• AUFGABE
Stimmen diese Aussagen mit dem Text über die Rhön und Fulda überein? 1. Die schreibende Person lebt schon länger in der Rhön als in Worms. 2. Der Dom in Fulda gefällt ihr besser als der Dom in Worms. 3. Der Blumenschmuck in der Innenstadt von Fulda wird von der Stadtgärtnerei verteilt. Gib zu jeder Aussage Ja oder Nein an und zitiere wörtlich die Worte des Textes, die den Ausschlag geben.

• VORLIEGENDER TEXT
Das angenehme Klima vermisse ich in der rauen Rhön. Ansonsten fühle ich mich hier sehr wohl, ich lebe hier schon wesentlich länger als in Worms. Für mich ist die Rhön inzwischen auch Heimat. Worms bietet außer den historischen noch erhaltenen Ecken fotografisch sehr wenig. Weinberge fotografieren ist auf Dauer auch eher langweilig. Die Rhön dagegen ist fotografisch extrem vielfätig. Markante Berge wie die Milseburg oder die Wasserkuppe, Moorlandschaften, Wald, offene unbewohnte Flächen an der Hochrhönstraße, kleine Dörfer, die noch ihren urigen Charme erhalten haben, ... . Und natürlich die schöne Barockstadt Fulda, die ich wegen ihrer Nähe eindeutig zur Rhön rechne. Mir gefällt zwar der romanische Dom in Worms besser als der Barocke in Fulda. Dafür gibt es aber direkt neben dem Fuldaer Dom die ottonische Michaelskirche, eine der ältesten in Deutschland mit einer eindrucksvollen und symbolisch zu deutenden Krypta.  Barock, der die ganze Stadt Fulda prägt, hat aber auch etwas sehr Fröhliches, Heiteres. Und das kann anstecken. 

 

In Fulda Fotografieren macht sehr viel Spaß, Motive gibt es an allen Ecken und Enden, ich kann sie hier nicht aufzählen. Die Stadt hat sich in den letzten Jahrzehnten, vor allem seit der Grenzöffnung zur DDR, mächtig herausgeputzt. Alleine der Blumenschmuck, der von der Stadtgärtnerei in der gesamten Innenstadt verteilt wird, ist schon sehr sehenswert. Auch die Verkehrsanbindung ist durch den ICE-Knotenpunkt hervorragend. Die Besucherzahlen steigen ständig, Die Stadtführerinnen und Stadtführer kommen kaum noch nach, das sagt schon einiges.

(Transkribierte Seiteninhalte)
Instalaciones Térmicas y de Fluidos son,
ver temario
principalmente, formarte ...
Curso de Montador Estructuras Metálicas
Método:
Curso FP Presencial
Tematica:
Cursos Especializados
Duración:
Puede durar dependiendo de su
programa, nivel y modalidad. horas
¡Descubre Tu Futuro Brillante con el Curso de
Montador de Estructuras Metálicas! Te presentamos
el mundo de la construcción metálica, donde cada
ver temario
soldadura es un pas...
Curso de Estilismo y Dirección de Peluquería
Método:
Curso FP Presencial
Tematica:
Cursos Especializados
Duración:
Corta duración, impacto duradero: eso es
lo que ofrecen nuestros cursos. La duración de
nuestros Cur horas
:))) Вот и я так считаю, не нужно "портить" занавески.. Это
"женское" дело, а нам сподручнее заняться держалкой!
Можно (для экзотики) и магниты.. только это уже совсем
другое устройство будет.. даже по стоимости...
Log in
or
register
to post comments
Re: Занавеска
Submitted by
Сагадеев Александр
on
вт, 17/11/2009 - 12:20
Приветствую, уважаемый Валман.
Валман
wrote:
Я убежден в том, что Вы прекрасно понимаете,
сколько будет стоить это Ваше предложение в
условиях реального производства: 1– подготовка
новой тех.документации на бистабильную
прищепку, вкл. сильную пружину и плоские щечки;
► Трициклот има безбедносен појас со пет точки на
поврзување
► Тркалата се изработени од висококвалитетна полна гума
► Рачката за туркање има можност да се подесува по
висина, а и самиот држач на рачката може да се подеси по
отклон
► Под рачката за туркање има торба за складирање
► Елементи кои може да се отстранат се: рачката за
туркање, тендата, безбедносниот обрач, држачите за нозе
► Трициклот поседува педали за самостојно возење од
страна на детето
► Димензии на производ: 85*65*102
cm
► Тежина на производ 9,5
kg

• LÖSUNG
1. Ja: „ich lebe hier schon wesentlich länger als in Worms“
2. Nein: „Mir gefällt zwar der romanische Dom in Worms besser als der Barocke in Fulda.“
3. Ja: „der von der Stadtgärtnerei in der gesamten Innenstadt verteilt wird“